Intro
When writing template code, a parameter pack is usually easy to expand but
annoying to index. If I have typename... Ts, expanding all of them is
straightforward:
std::tuple<Ts...>
However, selecting the Nth type from that pack has never felt like a language
operation. Before C++26, I usually need to route the pack through a library type:
template <std::size_t I, typename... Ts>
using nth_type_t = std::tuple_element_t<I, std::tuple<Ts...>>;
For values, the usual trick is similar:
template <std::size_t I, typename... Ts>
constexpr decltype(auto) nth_value(Ts&&... values) {
return std::get<I>(
std::forward_as_tuple(std::forward<Ts>(values)...)
);
}
This works, but the tuple is not the thing I want to model. The tuple is only a vehicle used to make a parameter pack indexable.
C++26 adds pack indexing, spelled as:
pack...[constant-expression]
For type packs, it yields a type. For expression packs, it yields an expression. So the two helpers above become:
template <std::size_t I, typename... Ts>
using nth_type_t = Ts...[I];
template <std::size_t I, typename... Ts>
constexpr decltype(auto) nth_value(Ts&&... values) {
return std::forward<Ts...[I]>(values...[I]);
}
The syntax looks strange at first, but after using it a few times, I think it is one of those small features that removes a surprising amount of template noise.

◆ **Requirement A**:
Reproduce the passage on pack indexing word for word, starting at "C++26 adds pack" and ending at "of template noise.".

◆ **The data**:
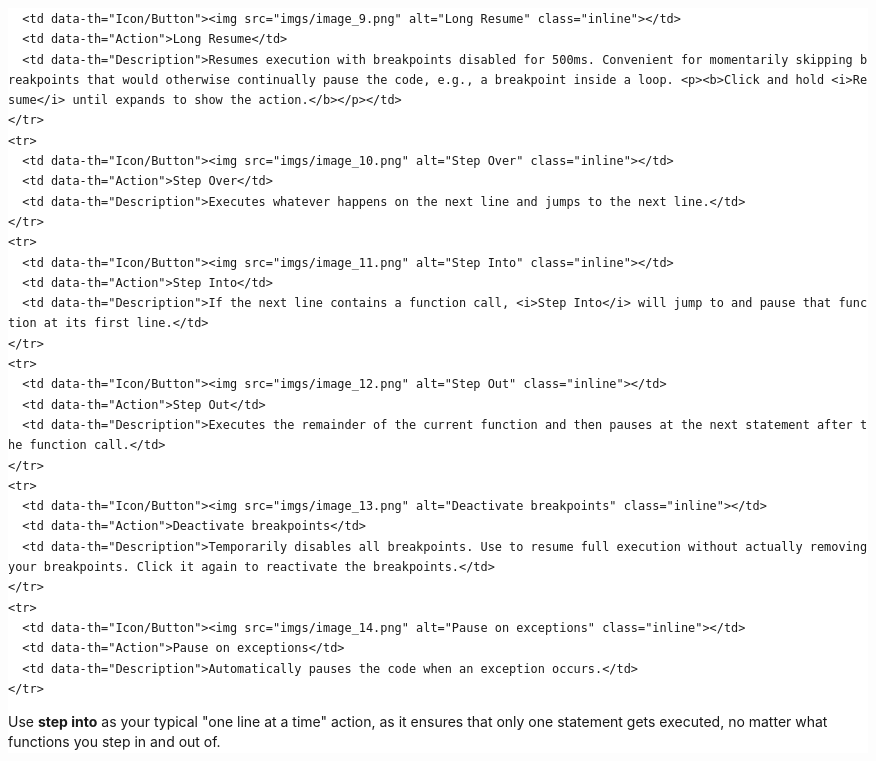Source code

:       <td data-th="Icon/Button"><img src="imgs/image_9.png" alt="Long Resume" class="inline"></td>
      <td data-th="Action">Long Resume</td>
      <td data-th="Description">Resumes execution with breakpoints disabled for 500ms. Convenient for momentarily skipping breakpoints that would otherwise continually pause the code, e.g., a breakpoint inside a loop. <p><b>Click and hold <i>Resume</i> until expands to show the action.</b></p></td>
    </tr>
    <tr>
      <td data-th="Icon/Button"><img src="imgs/image_10.png" alt="Step Over" class="inline"></td>
      <td data-th="Action">Step Over</td>
      <td data-th="Description">Executes whatever happens on the next line and jumps to the next line.</td>
    </tr>
    <tr>
      <td data-th="Icon/Button"><img src="imgs/image_11.png" alt="Step Into" class="inline"></td>
      <td data-th="Action">Step Into</td>
      <td data-th="Description">If the next line contains a function call, <i>Step Into</i> will jump to and pause that function at its first line.</td>
    </tr>
    <tr>
      <td data-th="Icon/Button"><img src="imgs/image_12.png" alt="Step Out" class="inline"></td>
      <td data-th="Action">Step Out</td>
      <td data-th="Description">Executes the remainder of the current function and then pauses at the next statement after the function call.</td>
    </tr>
    <tr>
      <td data-th="Icon/Button"><img src="imgs/image_13.png" alt="Deactivate breakpoints" class="inline"></td>
      <td data-th="Action">Deactivate breakpoints</td>
      <td data-th="Description">Temporarily disables all breakpoints. Use to resume full execution without actually removing your breakpoints. Click it again to reactivate the breakpoints.</td>
    </tr>
    <tr>
      <td data-th="Icon/Button"><img src="imgs/image_14.png" alt="Pause on exceptions" class="inline"></td>
      <td data-th="Action">Pause on exceptions</td>
      <td data-th="Description">Automatically pauses the code when an exception occurs.</td>
    </tr>
  </tbody>
</table>

Use **step into** as your typical "one line at a time" action, as it ensures that only one statement gets executed, no matter what functions you step in and out of.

◆ **Requirement B**:
Report every line of the listing that contains the word "Long".

◆ **Answer box A**:
C++26 adds pack indexing, spelled as:
pack...[constant-expression]
For type packs, it yields a type. For expression packs, it yields an expression. So the two helpers above become:
template <std::size_t I, typename... Ts>
using nth_type_t = Ts...[I];
template <std::size_t I, typename... Ts>
constexpr decltype(auto) nth_value(Ts&&... values) {
return std::forward<Ts...[I]>(values...[I]);
}
The syntax looks strange at first, but after using it a few times, I think it is one of those small features that removes a surprising amount of template noise.

◆ **Answer box B**:
:       <td data-th="Icon/Button"><img src="imgs/image_9.png" alt="Long Resume" class="inline"></td>
      <td data-th="Action">Long Resume</td>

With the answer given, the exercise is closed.